→ **EXERCISE INPUTS**:
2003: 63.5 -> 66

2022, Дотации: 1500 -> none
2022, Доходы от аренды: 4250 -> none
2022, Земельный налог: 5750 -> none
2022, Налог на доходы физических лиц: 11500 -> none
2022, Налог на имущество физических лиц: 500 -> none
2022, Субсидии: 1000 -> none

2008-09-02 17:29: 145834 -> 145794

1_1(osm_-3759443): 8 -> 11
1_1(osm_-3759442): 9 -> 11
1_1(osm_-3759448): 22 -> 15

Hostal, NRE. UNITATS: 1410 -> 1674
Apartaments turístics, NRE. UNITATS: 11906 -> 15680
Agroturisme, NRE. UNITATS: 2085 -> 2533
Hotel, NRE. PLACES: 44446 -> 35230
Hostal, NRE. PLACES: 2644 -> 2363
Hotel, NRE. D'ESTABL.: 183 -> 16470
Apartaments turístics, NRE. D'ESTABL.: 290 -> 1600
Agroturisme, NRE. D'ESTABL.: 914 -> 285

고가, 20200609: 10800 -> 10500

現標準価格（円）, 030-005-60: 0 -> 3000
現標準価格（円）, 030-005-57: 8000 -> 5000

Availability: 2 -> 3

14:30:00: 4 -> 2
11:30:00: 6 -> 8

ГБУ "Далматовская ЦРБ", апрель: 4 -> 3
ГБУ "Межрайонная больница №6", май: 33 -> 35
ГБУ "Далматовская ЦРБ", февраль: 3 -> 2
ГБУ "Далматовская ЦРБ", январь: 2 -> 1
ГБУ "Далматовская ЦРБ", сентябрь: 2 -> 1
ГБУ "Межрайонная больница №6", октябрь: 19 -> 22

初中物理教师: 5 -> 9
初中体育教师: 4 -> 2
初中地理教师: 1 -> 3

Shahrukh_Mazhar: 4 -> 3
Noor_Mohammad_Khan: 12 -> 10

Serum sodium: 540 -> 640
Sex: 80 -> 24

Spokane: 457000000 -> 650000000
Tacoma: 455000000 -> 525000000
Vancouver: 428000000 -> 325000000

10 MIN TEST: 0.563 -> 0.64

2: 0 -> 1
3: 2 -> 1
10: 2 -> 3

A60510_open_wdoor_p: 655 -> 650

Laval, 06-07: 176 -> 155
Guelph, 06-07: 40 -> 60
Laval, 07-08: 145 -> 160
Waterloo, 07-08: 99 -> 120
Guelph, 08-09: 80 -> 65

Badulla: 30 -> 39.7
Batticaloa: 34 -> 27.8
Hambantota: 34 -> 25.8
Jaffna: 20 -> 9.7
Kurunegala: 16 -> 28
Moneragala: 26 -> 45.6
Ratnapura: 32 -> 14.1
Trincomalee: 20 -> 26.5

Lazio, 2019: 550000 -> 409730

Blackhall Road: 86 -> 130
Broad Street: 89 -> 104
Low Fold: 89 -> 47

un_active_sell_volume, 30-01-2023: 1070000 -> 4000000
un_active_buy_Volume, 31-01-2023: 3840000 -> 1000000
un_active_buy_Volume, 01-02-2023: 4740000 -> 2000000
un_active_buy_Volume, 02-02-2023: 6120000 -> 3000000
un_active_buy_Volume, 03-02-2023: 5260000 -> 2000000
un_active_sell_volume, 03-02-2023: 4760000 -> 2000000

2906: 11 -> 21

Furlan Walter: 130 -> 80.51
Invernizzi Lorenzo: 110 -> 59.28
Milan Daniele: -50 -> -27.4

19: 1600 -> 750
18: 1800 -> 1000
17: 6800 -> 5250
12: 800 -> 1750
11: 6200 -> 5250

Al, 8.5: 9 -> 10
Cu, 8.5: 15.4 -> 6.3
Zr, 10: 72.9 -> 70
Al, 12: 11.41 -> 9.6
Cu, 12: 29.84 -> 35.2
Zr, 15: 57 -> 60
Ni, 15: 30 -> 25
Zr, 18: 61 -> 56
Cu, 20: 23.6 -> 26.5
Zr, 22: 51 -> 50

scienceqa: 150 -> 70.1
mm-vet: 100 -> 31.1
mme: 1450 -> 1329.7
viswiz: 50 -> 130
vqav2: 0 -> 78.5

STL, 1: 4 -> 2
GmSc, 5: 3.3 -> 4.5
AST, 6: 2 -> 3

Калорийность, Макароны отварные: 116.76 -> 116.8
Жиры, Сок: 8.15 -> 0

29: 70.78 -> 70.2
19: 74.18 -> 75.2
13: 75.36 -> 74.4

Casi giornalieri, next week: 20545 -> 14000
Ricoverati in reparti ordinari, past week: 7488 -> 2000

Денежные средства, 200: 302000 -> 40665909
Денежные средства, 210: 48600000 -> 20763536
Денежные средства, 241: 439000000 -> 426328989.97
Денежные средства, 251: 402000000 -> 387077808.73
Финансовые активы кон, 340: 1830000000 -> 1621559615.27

→ **EXERCISE OBJECTIVE**: Reproduce the entries exactly, but only from their first line to the line holding "1_1(osm_-3759443): 8 -> 11", with that last line kept.

→ **EXERCISE ANSWER**:
2003: 63.5 -> 66

2022, Дотации: 1500 -> none
2022, Доходы от аренды: 4250 -> none
2022, Земельный налог: 5750 -> none
2022, Налог на доходы физических лиц: 11500 -> none
2022, Налог на имущество физических лиц: 500 -> none
2022, Субсидии: 1000 -> none

2008-09-02 17:29: 145834 -> 145794

1_1(osm_-3759443): 8 -> 11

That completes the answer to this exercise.